Discussing estate planning with elderly parents is a sensitive conversation that you should approach with care and consideration. As loved ones age, it becomes increasingly important to talk with them and make sure you understand their wishes.
Here are some steps and tips for talking to elderly parents about estate planning.
Initiate the conversation
Begin by expressing your concern for their well-being and the importance of planning for the future. Be empathetic and show genuine interest in their wishes and needs.
Outline the benefits
Explain the advantages of estate planning, such as ensuring they are protected in the event of incapacity by making decisions regarding who will handle financial and legal matters if they can’t do so, confirming assets are distributed to beneficiaries after death as they desire, and minimizing potential conflicts among family members after they are gone. Highlighting these benefits can make the process seem less daunting.
Ask about their wishes
Encourage your parents to share their thoughts on how they want their assets distributed. This includes their home, savings, investments and any sentimental possessions. Make it clear that it is up to them, but they must make their decisions known through an estate plan.

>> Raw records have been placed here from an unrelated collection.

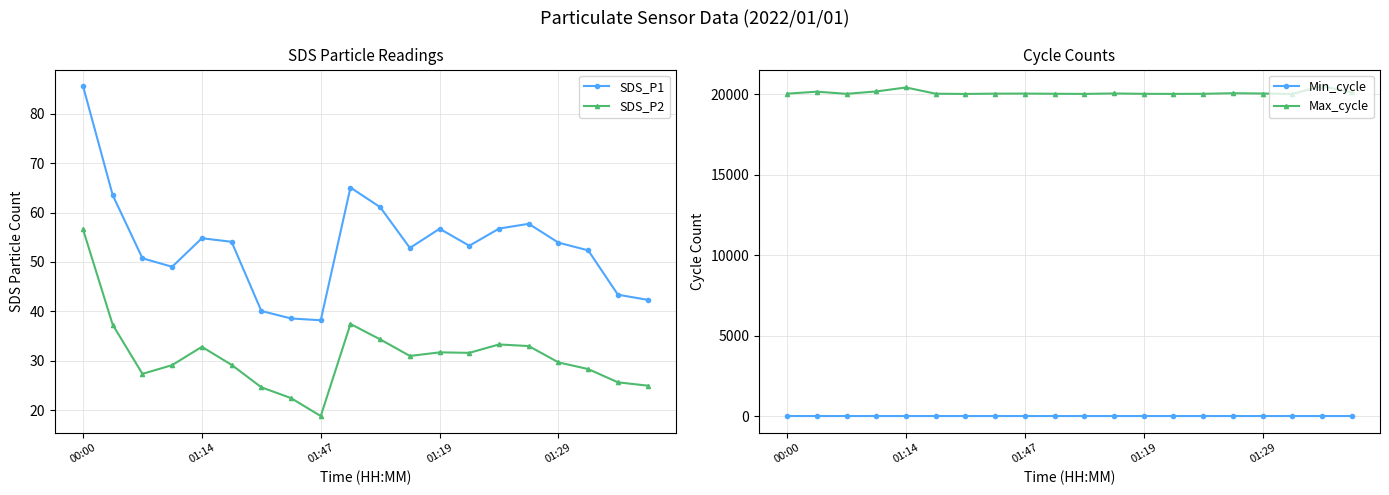

True or false: Min_cycle and Max_cycle cross at least once.

False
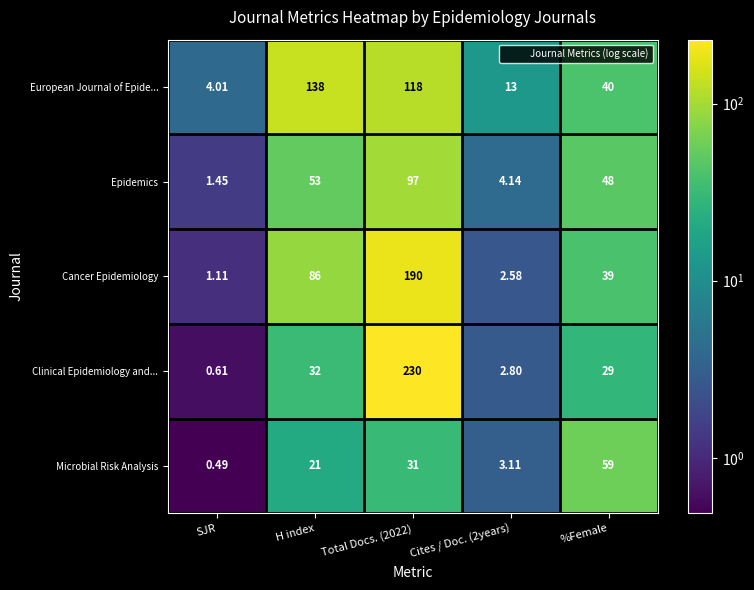

Which category has the highest value in the European Journal of Epide... series?

H index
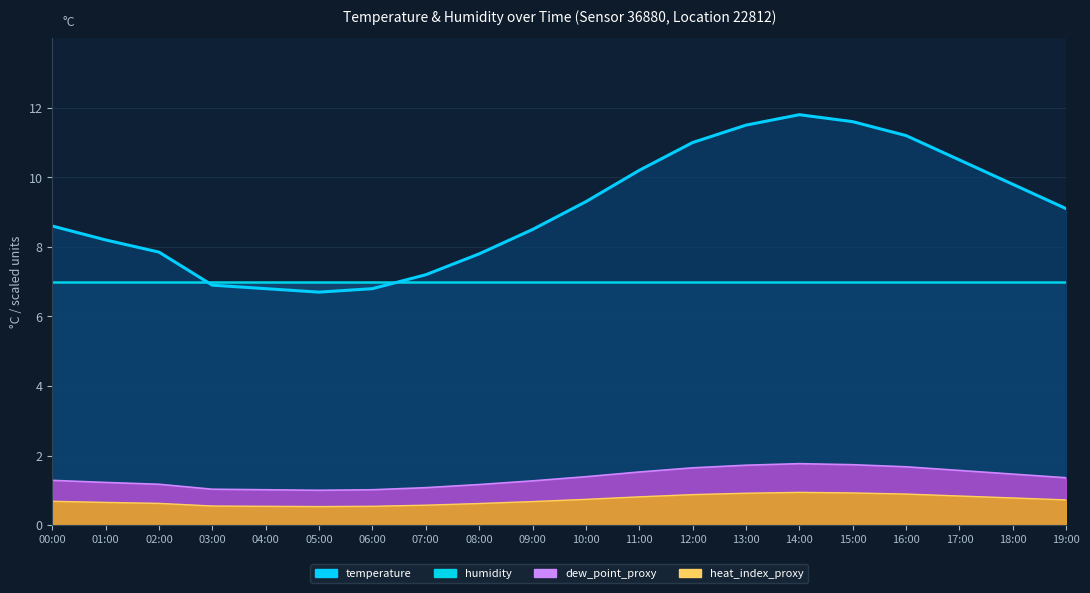

What is the difference between the maximum and minimum values?

5.1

Discuss healthcare directives
With an estimated 98 million Americans 65 and older suffering from at least one chronic disease by the year 2060, addressing your loved ones’ healthcare preferences is important. Ask if your parents have a living will or an advance medical directive for healthcare decisions. Help them understand they have the right to determine who they want to make medical choices for them if they become unable to do so, but if they fail to designate someone, someone will be chosen for them.
Organize important documents
Help your parents gather and organize their important documents such as existing wills, bank and investment statements, insurance policies and property deeds. This will facilitate the planning process and make it easier to locate important information when needed.
Be prepared to address any concerns or fears your parents may have about estate planning. These concerns may include the potential cost, complexity or family disputes. Offer reassurance and support, emphasizing that planning now can alleviate these worries later.
Review and update
Stress the importance of reviewing and updating their estate plan regularly. This is especially important if significant life changes occur, such as marriage, death, or the birth of grandchildren as well as changes in financial and health circumstances.
By working together, you can ensure your parents secure their legacy for generations to come. This can also help them feel peace of mind no matter which stage they are in life.